One of the Gun Club’s most elaborate stunts began with a note under Benemann’s door in 2005: a poem, naturally, printed on a sheet of paper cut in the shape of a whiskey flask. The words pointed to a “hidden tome” in the law school library, which Benemann swiftly emancipated. Tucked inside was another rhyming poem, this one alluding to a second “tome well hid” about “men who lived for the drink and died by the gun.” On the back of the verse was an image of a splayed-open book, a flask-sized nook cut from its pages. This treasure-hunt proved too trying, and in the Fall 2005 issue of the Boalt Hall Transcript, Benemann appealed for help.

Nothing came of it, and the search died down—until late 2007 or early 2008, when an unsuspecting student worker in the library came across Guns of the Old West by Charles Edward Chapel. Inside was a filled stainless-steel flask emblazoned with the words “Gun Club.” Today both book and flask (contents intact) remain in Benemann’s office, along with other artifacts—including a recently acquired leather-bound, untitled book of Gun Club poetry dating to the early 1920s.

Shortly before the flask was discovered, a student entered Benemann’s office and identified himself as a member of the Gun Club. He’d serve as a contact in case the school needed to convey a message—or the other way around. Every fall since, the ritual has repeated. And every spring, Benemann meets members of the Gun Club’s outgoing class for a secret off-site luncheon, allowing him to see their faces before they graduate and the next group arrives.

“The one thing that they have in common is that they like to party and they have this creative streak and a wonderful sense of humor,” he said. “They’re blowing off steam, but they do it in a way that’s kinda cool. I kind of think of them as Mad Men meets Animal House.

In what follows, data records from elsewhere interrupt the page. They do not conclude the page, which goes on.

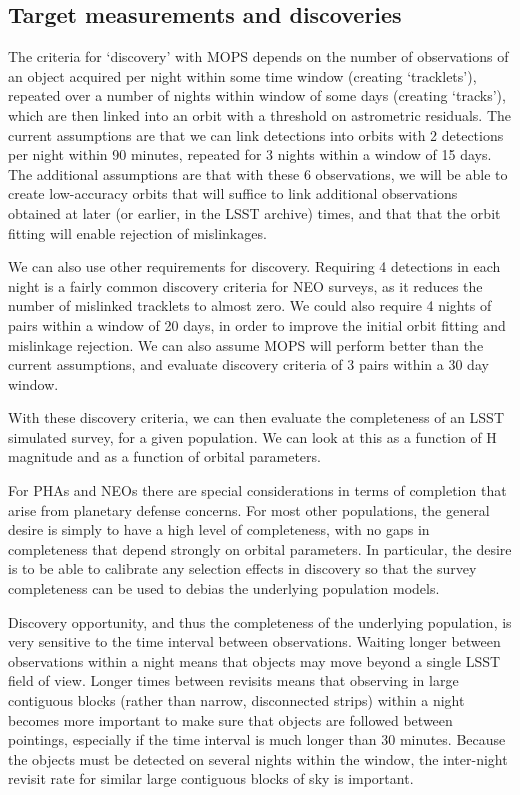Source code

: 
\subsection{Target measurements and discoveries}
\label{sec:\secname:targets}

The criteria for `discovery' with MOPS depends on the number
of observations of an object acquired per night within some time
window (creating `tracklets'), repeated over a number of nights within window of some
days (creating `tracks'), which are then linked into an orbit with a threshold on
astrometric residuals. The current assumptions are that we can link
detections into orbits with 2 detections per night within 90 minutes,
repeated for 3 nights within a window of 15 days. The additional assumptions are
that with these 6 observations, we will be able to create low-accuracy orbits that will suffice to link
additional observations obtained at later (or earlier, in the LSST
archive) times, and that that the orbit fitting will enable rejection
of mislinkages.

We can also use other requirements for discovery. Requiring 4
detections in each night is a fairly common discovery criteria for
NEO surveys, as it reduces the number of mislinked tracklets to almost
zero. We could also require 4 nights of pairs within a window of 20 days, in order to improve the
initial orbit fitting and mislinkage rejection. We can also assume
MOPS will perform better than the current assumptions, and evaluate
discovery criteria of 3 pairs within a 30 day window.

With these discovery criteria, we can then evaluate the completeness
of an LSST simulated survey, for a given population. We can look at
this as a function of H magnitude and as a function of orbital
parameters.

For PHAs and NEOs there are special considerations in terms of
completion that arise from planetary defense concerns. For most other
populations, the general desire is simply to have a high level of
completeness, with no gaps in completeness that depend strongly on
orbital parameters. In particular, the desire is to be able to
calibrate any selection effects in discovery so that the survey completeness can
be used to debias the underlying population models.

Discovery opportunity, and thus the completeness of the underlying
population, is very sensitive to the time interval between
observations. Waiting longer between observations within a night means that objects
may move beyond a single LSST field of view. Longer times between
revisits means that observing in large contiguous blocks (rather than
narrow, disconnected strips) within a night becomes more important to make sure that
objects are followed between pointings, especially if the time
interval is much longer than 30 minutes. Because the objects must be
detected on several nights within the window, the inter-night revisit
rate for similar large contiguous blocks of sky is important.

It’s classy and old-fashioned, but at the same time, when they get drunk, they get drunk.”

At its heart, the Gun Club is little different from Boalt’s 65 or so other student groups. “Law school can be a very overwhelming, very alienating, very mentally and physically exhausting experience,” Benemann said. “The whole idea is to get a group of people together who are like-minded who have your back.” By the same token, their antics inject a measure of levity into campus life.

Professor Bob Berring first learned about the Gun Club upon joining the faculty in the early 1980s, and today holds it in esteem. The fraternity’s staying power in spite of its secrecy has impressed him. “They’re almost a mystical presence,” Berring said. “Everybody’s talking about it, but nobody knows what it is.”

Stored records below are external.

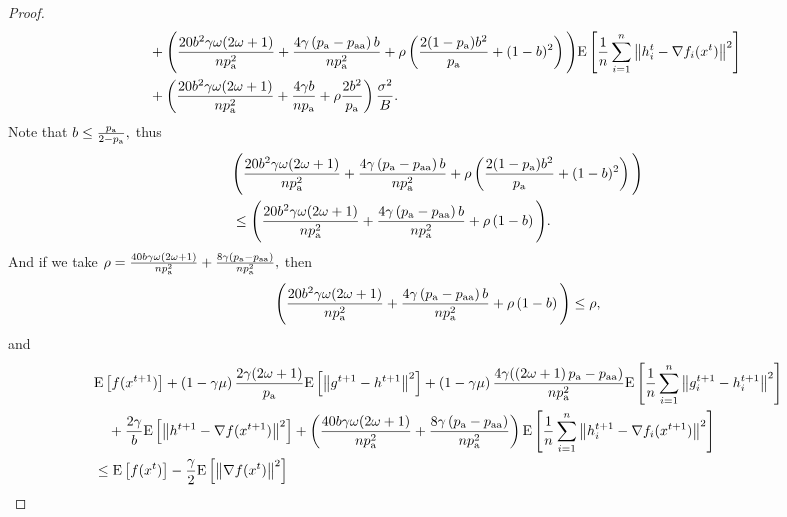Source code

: \documentclass{article}
\newcommand*{\probavailable}{\ensuremath{p_{\textnormal{a}}}}
\newcommand*{\probpairaa}{\ensuremath{p_{\textnormal{aa}}}}
\begin{document}
\begin{proof}
\begin{align*}
        &\quad + \Bigg(\frac{20 b^2 \gamma \omega (2 \omega + 1)}{n \probavailable^2} + \frac{4 \gamma \left(\probavailable - \probpairaa\right) b}{n \probavailable^2} + \rho \left(\frac{2 (1 - \probavailable) b^2}{\probavailable} + (1 - b)^2\right)\Bigg)\Exp{\frac{1}{n}\sum_{i=1}^n\norm{h^{t}_i - \nabla f_i(x^{t})}^2} \\
        &\quad + \left(\frac{20 b^2 \gamma \omega (2 \omega + 1)}{n \probavailable^2} + \frac{4 \gamma b}{n \probavailable} + \rho \frac{2 b^2}{\probavailable}\right) \frac{\sigma^2}{B}.
      \end{align*}
      Note that $b \leq \frac{\probavailable}{2 - \probavailable},$ thus
      \begin{align*}
        &\Bigg(\frac{20 b^2 \gamma \omega (2 \omega + 1)}{n \probavailable^2} + \frac{4 \gamma \left(\probavailable - \probpairaa\right) b}{n \probavailable^2} + \rho \left(\frac{2 (1 - \probavailable) b^2}{\probavailable} + (1 - b)^2\right)\Bigg) \\
        &\leq \Bigg(\frac{20 b^2 \gamma \omega (2 \omega + 1)}{n \probavailable^2} + \frac{4 \gamma \left(\probavailable - \probpairaa\right) b}{n \probavailable^2} + \rho \left(1 - b\right)\Bigg).
      \end{align*}
      And if we take $\rho = \frac{40 b \gamma \omega (2 \omega + 1)}{n \probavailable^2} + \frac{8 \gamma \left(\probavailable - \probpairaa\right)}{n \probavailable^2},$ then
      \begin{align*}
        \Bigg(\frac{20 b^2 \gamma \omega (2 \omega + 1)}{n \probavailable^2} + \frac{4 \gamma \left(\probavailable - \probpairaa\right) b}{n \probavailable^2} + \rho \left(1 - b\right)\Bigg) \leq \rho,
      \end{align*}
      and 
      \begin{align*}
        &\Exp{f(x^{t + 1})} + \left(1 - \gamma \mu\right)\frac{2\gamma (2 \omega + 1)}{\probavailable} \Exp{\norm{g^{t+1} - h^{t+1}}^2} + \left(1 - \gamma \mu\right)\frac{4\gamma (\left(2 \omega + 1\right)\probavailable - \probpairaa)}{n \probavailable^2} \Exp{\frac{1}{n}\sum_{i=1}^n\norm{g^{t+1}_i - h^{t+1}_i}^2}\\
        &\quad  + \frac{2\gamma}{b} \Exp{\norm{h^{t+1} - \nabla f(x^{t+1})}^2} + \left(\frac{40 b \gamma \omega (2 \omega + 1)}{n \probavailable^2} + \frac{8 \gamma \left(\probavailable - \probpairaa\right)}{n \probavailable^2}\right) \Exp{\frac{1}{n}\sum_{i=1}^n\norm{h^{t+1}_i - \nabla f_i(x^{t+1})}^2}\\
        &\leq \Exp{f(x^t)} - \frac{\gamma}{2}\Exp{\norm{\nabla f(x^t)}^2} \\

\end{align*}
\end{proof}
\end{document}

Building Services Manager Lisa Ferrari and Director of Student Services Mysliwiec see the club differently. Until an agreement was recently brokered through Benemann requiring Gun Club members to clean up after their pranks, these two were most often stuck with the task. Both declined to comment on the club.

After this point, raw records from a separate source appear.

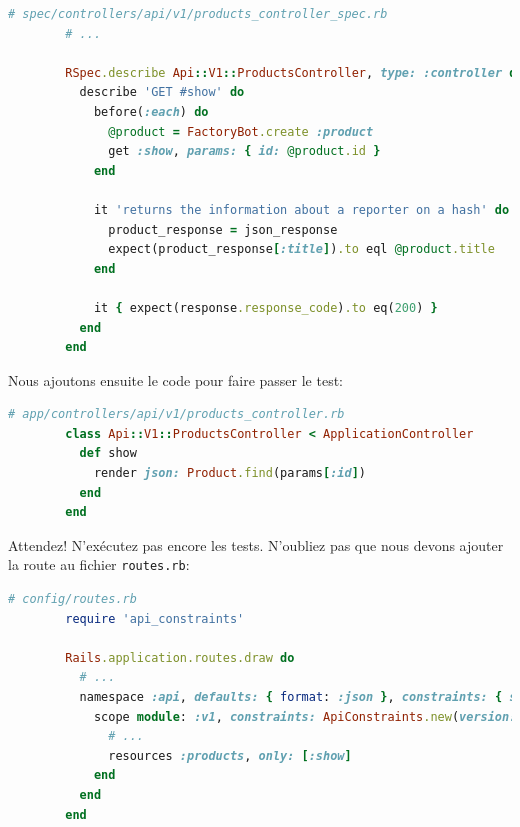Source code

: \documentclass[]{report}
\begin{document}
      \begin{scriptsize}
        \begin{lstlisting}[language=ruby, caption={Test d'affichage d'un produit}, label={lst:products_controller_spec_show}]
        # spec/controllers/api/v1/products_controller_spec.rb
        # ...

        RSpec.describe Api::V1::ProductsController, type: :controller do
          describe 'GET #show' do
            before(:each) do
              @product = FactoryBot.create :product
              get :show, params: { id: @product.id }
            end

            it 'returns the information about a reporter on a hash' do
              product_response = json_response
              expect(product_response[:title]).to eql @product.title
            end

            it { expect(response.response_code).to eq(200) }
          end
        end
        \end{lstlisting}
      \end{scriptsize}

      Nous ajoutons ensuite le code pour faire passer le test:

      \begin{scriptsize}
        \begin{lstlisting}[language=ruby]
        # app/controllers/api/v1/products_controller.rb
        class Api::V1::ProductsController < ApplicationController
          def show
            render json: Product.find(params[:id])
          end
        end
        \end{lstlisting}
      \end{scriptsize}

      Attendez! N'exécutez pas encore les tests. N'oubliez pas que nous devons ajouter la route au fichier \verb|routes.rb|:

      \begin{scriptsize}
        \begin{lstlisting}[language=ruby]
        # config/routes.rb
        require 'api_constraints'

        Rails.application.routes.draw do
          # ...
          namespace :api, defaults: { format: :json }, constraints: { subdomain: 'api' }, path: '/' do
            scope module: :v1, constraints: ApiConstraints.new(version: 1, default: true) do
              # ...
              resources :products, only: [:show]
            end
          end
        end
        \end{lstlisting}
      \end{scriptsize}
\end{document}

The student body, meanwhile, doesn’t know what to think. Anonymous reactions to Gun Club pranks exposed on popular law school student blog Nuts & Boalts (one of which Benemann says was in fact not done by the club) range from the amused (“It’s just another reason I’m glad I chose Berkeley”) and the confused (“Seems very inside joke-y, only I have no idea who the insiders are”) to the dismayed (“An all-male secret society is about as far from what Boalt is about and why I came as you can get”) and the incredulous (“The gun club doesn’t exist”).

One imagines members of the Gun Club reveling in this ambiguity. Mindful of the delicate balance and of his position as staff ally, Benemann eventually gummed up: “I’ve probably told you too much already.”

Nate Seltenrich is a Bay Area writer and a frequent contributor to California.